*** Block opens ***
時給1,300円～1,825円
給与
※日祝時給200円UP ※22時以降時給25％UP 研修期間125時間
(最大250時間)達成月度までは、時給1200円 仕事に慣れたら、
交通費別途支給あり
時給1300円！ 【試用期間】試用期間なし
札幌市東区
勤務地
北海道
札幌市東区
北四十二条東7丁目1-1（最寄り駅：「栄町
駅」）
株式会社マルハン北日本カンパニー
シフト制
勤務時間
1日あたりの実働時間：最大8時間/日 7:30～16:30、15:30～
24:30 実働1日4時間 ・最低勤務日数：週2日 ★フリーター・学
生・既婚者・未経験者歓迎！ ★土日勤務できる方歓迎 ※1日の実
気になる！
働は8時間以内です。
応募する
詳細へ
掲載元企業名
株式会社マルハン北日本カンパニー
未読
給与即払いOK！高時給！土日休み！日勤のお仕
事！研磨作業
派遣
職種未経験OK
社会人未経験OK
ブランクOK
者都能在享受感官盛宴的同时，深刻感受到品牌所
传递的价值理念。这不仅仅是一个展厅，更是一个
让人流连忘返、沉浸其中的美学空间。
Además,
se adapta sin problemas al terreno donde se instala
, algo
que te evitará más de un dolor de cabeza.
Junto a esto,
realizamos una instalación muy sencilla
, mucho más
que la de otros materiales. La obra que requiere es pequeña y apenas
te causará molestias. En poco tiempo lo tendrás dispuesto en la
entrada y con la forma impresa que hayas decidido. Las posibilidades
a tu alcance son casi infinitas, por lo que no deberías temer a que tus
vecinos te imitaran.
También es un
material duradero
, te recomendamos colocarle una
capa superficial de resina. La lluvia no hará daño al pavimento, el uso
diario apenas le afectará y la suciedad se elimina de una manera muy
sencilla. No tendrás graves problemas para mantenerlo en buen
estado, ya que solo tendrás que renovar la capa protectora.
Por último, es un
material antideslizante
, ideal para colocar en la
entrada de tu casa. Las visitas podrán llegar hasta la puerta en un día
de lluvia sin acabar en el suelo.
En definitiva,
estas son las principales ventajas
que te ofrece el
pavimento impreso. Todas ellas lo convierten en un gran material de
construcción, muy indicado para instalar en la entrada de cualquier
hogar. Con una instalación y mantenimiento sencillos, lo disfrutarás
*** Block closes ***
• [TASK STATEMENT] In full and without error, transcribe each of the entries.

• [RESULT OF THE TASK]
時給1,300円～1,825円
給与
※日祝時給200円UP ※22時以降時給25％UP 研修期間125時間
(最大250時間)達成月度までは、時給1200円 仕事に慣れたら、
交通費別途支給あり
時給1300円！ 【試用期間】試用期間なし
札幌市東区
勤務地
北海道
札幌市東区
北四十二条東7丁目1-1（最寄り駅：「栄町
駅」）
株式会社マルハン北日本カンパニー
シフト制
勤務時間
1日あたりの実働時間：最大8時間/日 7:30～16:30、15:30～
24:30 実働1日4時間 ・最低勤務日数：週2日 ★フリーター・学
生・既婚者・未経験者歓迎！ ★土日勤務できる方歓迎 ※1日の実
気になる！
働は8時間以内です。
応募する
詳細へ
掲載元企業名
株式会社マルハン北日本カンパニー
未読
給与即払いOK！高時給！土日休み！日勤のお仕
事！研磨作業
派遣
職種未経験OK
社会人未経験OK
ブランクOK
者都能在享受感官盛宴的同时，深刻感受到品牌所
传递的价值理念。这不仅仅是一个展厅，更是一个
让人流连忘返、沉浸其中的美学空间。
Además,
se adapta sin problemas al terreno donde se instala
, algo
que te evitará más de un dolor de cabeza.
Junto a esto,
realizamos una instalación muy sencilla
, mucho más
que la de otros materiales. La obra que requiere es pequeña y apenas
te causará molestias. En poco tiempo lo tendrás dispuesto en la
entrada y con la forma impresa que hayas decidido. Las posibilidades
a tu alcance son casi infinitas, por lo que no deberías temer a que tus
vecinos te imitaran.
También es un
material duradero
, te recomendamos colocarle una
capa superficial de resina. La lluvia no hará daño al pavimento, el uso
diario apenas le afectará y la suciedad se elimina de una manera muy
sencilla. No tendrás graves problemas para mantenerlo en buen
estado, ya que solo tendrás que renovar la capa protectora.
Por último, es un
material antideslizante
, ideal para colocar en la
entrada de tu casa. Las visitas podrán llegar hasta la puerta en un día
de lluvia sin acabar en el suelo.
En definitiva,
estas son las principales ventajas
que te ofrece el
pavimento impreso. Todas ellas lo convierten en un gran material de
construcción, muy indicado para instalar en la entrada de cualquier
hogar. Con una instalación y mantenimiento sencillos, lo disfrutarás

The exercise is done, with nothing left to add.